Texto seleccionado:
───

No podemos convertirlo en un monstruo
PARIS.- Yo no sé lo que realmente pasó el sábado pasado en esa habitación del ahora famoso hotel Sofitel de Nueva York. Yo no sé si Dominique Strauss-Kahn es culpable del hecho del que se lo acusa o si estaba, en el momento del hecho, almorzando con su hija.
Yo no sé -pero en este caso, por el contrario, sería bueno que lo supiéramos cuanto antes- cómo pudo introducirse en la habitación de uno de los hombres más vigilados del planeta una mucama sola, contrariamente a lo que se acostumbra en la mayoría de los grandes hoteles neoyorquinos, donde las tareas son efectuadas por "brigadas de limpieza" compuestas por dos personas.

───

La tarea:
Por favor, enumera todo lo que el texto presenta como desconocido mediante la fórmula «Yo no sé».

───

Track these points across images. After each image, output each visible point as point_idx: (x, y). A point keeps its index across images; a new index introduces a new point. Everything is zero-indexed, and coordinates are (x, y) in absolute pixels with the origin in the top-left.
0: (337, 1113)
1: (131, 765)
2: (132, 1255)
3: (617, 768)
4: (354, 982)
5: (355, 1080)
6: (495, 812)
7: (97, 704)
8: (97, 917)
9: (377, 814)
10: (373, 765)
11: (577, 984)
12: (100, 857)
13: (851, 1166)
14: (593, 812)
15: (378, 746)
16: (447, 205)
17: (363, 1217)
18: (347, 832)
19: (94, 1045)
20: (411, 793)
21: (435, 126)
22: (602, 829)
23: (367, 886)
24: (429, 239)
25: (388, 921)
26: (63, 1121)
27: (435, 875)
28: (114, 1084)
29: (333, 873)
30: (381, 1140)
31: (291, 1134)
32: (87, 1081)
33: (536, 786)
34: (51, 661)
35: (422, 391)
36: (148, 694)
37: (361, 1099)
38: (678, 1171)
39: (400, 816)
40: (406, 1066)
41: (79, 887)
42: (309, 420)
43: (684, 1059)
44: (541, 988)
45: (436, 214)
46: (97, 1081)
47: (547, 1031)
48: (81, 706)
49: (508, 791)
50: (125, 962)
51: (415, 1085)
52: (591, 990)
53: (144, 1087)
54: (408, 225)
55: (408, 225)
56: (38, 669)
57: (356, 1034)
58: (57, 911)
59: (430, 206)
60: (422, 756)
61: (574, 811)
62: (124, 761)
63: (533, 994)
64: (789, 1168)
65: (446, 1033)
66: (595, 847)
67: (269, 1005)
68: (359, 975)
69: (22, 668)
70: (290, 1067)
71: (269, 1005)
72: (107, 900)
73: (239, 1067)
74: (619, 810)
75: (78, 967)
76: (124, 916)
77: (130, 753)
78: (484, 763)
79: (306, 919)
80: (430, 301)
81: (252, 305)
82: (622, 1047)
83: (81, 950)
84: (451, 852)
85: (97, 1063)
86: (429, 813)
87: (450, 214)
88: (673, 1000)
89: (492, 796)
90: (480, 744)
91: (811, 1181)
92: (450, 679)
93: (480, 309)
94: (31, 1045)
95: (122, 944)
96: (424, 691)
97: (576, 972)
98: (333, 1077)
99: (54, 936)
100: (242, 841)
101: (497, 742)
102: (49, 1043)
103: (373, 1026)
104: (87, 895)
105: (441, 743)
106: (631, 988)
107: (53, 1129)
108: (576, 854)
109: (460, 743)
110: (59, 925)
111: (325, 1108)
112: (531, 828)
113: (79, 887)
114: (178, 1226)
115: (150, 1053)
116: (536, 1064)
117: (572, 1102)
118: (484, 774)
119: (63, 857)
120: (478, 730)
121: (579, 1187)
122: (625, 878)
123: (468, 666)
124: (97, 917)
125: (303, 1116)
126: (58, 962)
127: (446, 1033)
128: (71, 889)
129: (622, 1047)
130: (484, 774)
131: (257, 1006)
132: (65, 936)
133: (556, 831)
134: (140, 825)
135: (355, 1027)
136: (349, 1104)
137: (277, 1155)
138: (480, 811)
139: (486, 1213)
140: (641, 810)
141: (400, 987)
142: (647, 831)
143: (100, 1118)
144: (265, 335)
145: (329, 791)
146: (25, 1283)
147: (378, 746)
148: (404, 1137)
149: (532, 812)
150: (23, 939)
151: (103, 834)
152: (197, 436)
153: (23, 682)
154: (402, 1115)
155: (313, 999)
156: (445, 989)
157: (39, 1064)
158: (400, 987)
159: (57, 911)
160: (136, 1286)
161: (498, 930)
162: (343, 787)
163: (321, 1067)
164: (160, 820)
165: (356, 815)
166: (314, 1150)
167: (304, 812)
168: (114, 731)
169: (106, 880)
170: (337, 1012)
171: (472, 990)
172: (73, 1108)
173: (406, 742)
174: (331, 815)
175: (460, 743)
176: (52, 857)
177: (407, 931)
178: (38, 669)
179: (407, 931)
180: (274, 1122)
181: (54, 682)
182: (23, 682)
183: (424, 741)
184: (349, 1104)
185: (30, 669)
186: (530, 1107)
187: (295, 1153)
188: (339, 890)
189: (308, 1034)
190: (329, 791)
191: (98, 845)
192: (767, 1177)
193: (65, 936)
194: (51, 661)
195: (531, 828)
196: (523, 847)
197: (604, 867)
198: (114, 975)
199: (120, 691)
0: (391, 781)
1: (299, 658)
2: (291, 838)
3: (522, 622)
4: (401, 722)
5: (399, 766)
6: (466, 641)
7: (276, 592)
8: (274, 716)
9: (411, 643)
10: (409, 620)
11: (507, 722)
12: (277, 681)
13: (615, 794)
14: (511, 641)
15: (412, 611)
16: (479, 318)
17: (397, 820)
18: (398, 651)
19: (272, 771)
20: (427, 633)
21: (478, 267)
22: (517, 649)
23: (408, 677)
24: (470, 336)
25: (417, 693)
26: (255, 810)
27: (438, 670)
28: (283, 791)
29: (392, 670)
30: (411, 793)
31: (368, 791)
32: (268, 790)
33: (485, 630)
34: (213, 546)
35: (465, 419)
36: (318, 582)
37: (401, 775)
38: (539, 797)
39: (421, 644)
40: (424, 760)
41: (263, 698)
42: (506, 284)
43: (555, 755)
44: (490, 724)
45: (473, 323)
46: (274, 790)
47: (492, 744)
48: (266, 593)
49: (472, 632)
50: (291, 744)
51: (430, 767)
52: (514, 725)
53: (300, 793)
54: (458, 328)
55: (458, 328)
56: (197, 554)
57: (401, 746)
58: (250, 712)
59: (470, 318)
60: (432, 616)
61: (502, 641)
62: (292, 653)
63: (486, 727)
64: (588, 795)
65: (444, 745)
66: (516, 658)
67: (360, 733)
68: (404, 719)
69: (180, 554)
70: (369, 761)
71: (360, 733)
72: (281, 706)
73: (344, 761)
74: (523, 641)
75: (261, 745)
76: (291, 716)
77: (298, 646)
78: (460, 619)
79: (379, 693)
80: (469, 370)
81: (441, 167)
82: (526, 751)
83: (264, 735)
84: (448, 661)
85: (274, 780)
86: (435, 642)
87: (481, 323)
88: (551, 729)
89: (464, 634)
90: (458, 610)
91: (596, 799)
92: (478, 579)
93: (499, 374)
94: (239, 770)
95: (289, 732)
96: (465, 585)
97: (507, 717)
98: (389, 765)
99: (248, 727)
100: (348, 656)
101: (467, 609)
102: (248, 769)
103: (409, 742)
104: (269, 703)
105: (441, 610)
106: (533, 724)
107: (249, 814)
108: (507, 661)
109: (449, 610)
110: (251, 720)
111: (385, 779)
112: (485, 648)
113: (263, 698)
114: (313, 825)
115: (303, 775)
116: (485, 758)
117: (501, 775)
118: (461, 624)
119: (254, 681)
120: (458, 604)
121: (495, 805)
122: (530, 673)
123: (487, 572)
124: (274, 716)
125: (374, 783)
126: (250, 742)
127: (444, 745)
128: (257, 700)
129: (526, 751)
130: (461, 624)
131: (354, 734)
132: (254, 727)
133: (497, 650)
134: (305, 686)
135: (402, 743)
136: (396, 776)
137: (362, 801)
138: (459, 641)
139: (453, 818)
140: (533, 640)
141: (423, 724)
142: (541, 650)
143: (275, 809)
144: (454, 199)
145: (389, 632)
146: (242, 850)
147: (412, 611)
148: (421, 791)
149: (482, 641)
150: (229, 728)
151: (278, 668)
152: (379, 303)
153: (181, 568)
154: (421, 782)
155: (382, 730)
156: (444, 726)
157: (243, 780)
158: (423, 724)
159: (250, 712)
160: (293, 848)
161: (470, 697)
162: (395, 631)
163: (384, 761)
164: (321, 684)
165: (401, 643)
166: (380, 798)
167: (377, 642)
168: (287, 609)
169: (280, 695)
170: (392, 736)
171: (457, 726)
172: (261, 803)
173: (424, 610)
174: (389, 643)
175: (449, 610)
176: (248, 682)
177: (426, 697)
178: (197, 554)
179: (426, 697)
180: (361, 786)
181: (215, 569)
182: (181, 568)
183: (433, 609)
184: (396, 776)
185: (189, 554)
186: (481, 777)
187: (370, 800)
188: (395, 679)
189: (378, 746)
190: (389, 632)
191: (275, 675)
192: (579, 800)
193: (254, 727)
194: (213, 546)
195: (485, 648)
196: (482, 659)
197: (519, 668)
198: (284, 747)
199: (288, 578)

───

Solución propuesta:
- Lo que realmente pasó el sábado pasado en esa habitación del hotel Sofitel de Nueva York.
- Si Dominique Strauss-Kahn es culpable del hecho del que se lo acusa o si estaba, en el momento del hecho, almorzando con su hija.
- Cómo pudo introducirse una mucama sola en la habitación de uno de los hombres más vigilados del planeta.